British Columbia is a vast, sparsely inhabited province. There are many mountains that restrict
access to large areas to all but a few hardy adventurers. Other huge areas are only accessible via
boat as there are few roads along the central coast. Many parks and nature reserves have been
established to protect wildlife habitat for all time. This has allowed populations of animals to thrive.
Visitors to the province may encounter grizzly, black or Kermode bears, elk, caribou and many other
kinds of large animals.
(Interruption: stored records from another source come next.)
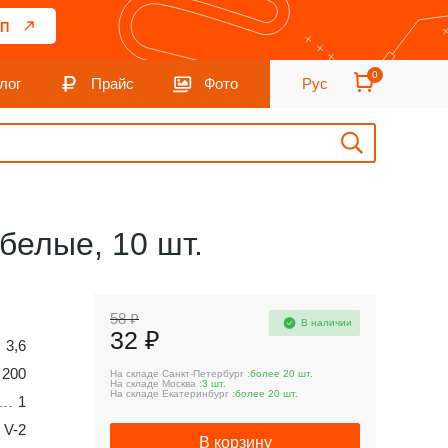
П
0
лог
Прайс
Фото
Рус
белые, 10 шт.
58 ₽
В наличии
32 ₽
3,6
200
На складе Санкт-Петербург :
более 20 шт.
На складе Москва :
3 шт.
На складе Екатеринбург :
более 20 шт.
1
 V-2
В корзину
Birds flock to the province on their migrations. Marine life includes whales,
otters, seals and dolphins. Many tourists come to the province to observe and photograph the array
British Columbia is a major winter destination. Whistler Mountain and Blackcomb are world class.
These are located at the village of Whistler and hosted many events during the 2010 Winter
Olympics. There are many other ski mountains in the province, including several, (Grouse, Cypress,
Seymour), that are very close to Vancouver. Mount Washington, on Vancouver Island, had more
snow during 2009-2010 than any other ski mountain in the world. In addition, the province offers
back country skiing via helicopter and snow cat operators.
There are many opportunities for anglers throughout the province. The salmon fishing on the coast
is legendary. The numerous lakes, rivers and creeks offer varied locations for trout and char fishing.
Great trout fishing can be experienced with top quality single hand fly rods from RST Fishing.
Regulations are strict so be sure to check with local sporting good stores or with established guides.
British Columbia contains a huge range of natural scenic vistas that include mountains, lakes, rivers,
and ocean features. There are also vibrant city scene with modern architecture, historical buildings
or modern flair to be photographed. The province offers wildlife photographers countless
opportunities to capture award winning photos. The scenery is extremely diverse and constantly
changing due to the extremes of weather experienced in the province.
British Columbia has a long history. Native people have lived in the province for at least 11,500
years. Little remains of their oldest inhabitation. More modern native artifacts from the 18th century
are preserved in provincial museums. Europeans began to arrive in the late 1700's. Gold was
discovered in the middle 1800's. Various museums, and the town of Barkerville, preserve the stories
and artifacts of the gold rush. Many cities, such as Victoria and New Westminister, have preserved
houses and other buildings built more than 100 years ago.